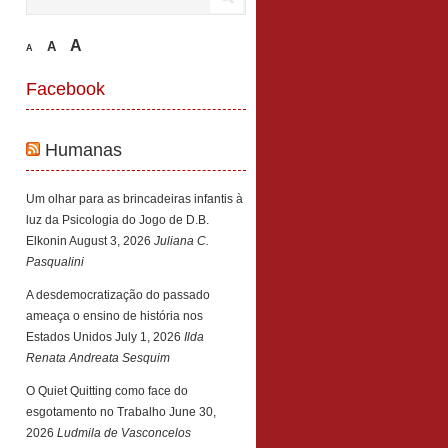
A
A
A
Facebook
Humanas
Um olhar para as brincadeiras infantis à
luz da Psicologia do Jogo de D.B.
Elkonin
August 3, 2026
Juliana C.
Pasqualini
A desdemocratização do passado
ameaça o ensino de história nos
Estados Unidos
July 1, 2026
Ilda
Renata Andreata Sesquim
O Quiet Quitting como face do
esgotamento no Trabalho
June 30,
2026
Ludmila de Vasconcelos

================

Prompt: Produce an exact copy of each line from the one holding "Estados Unidos" through the last line of the records, both included, and nothing more.

Output:
Estados Unidos
July 1, 2026
Ilda
Renata Andreata Sesquim
O Quiet Quitting como face do
esgotamento no Trabalho
June 30,
2026
Ludmila de Vasconcelos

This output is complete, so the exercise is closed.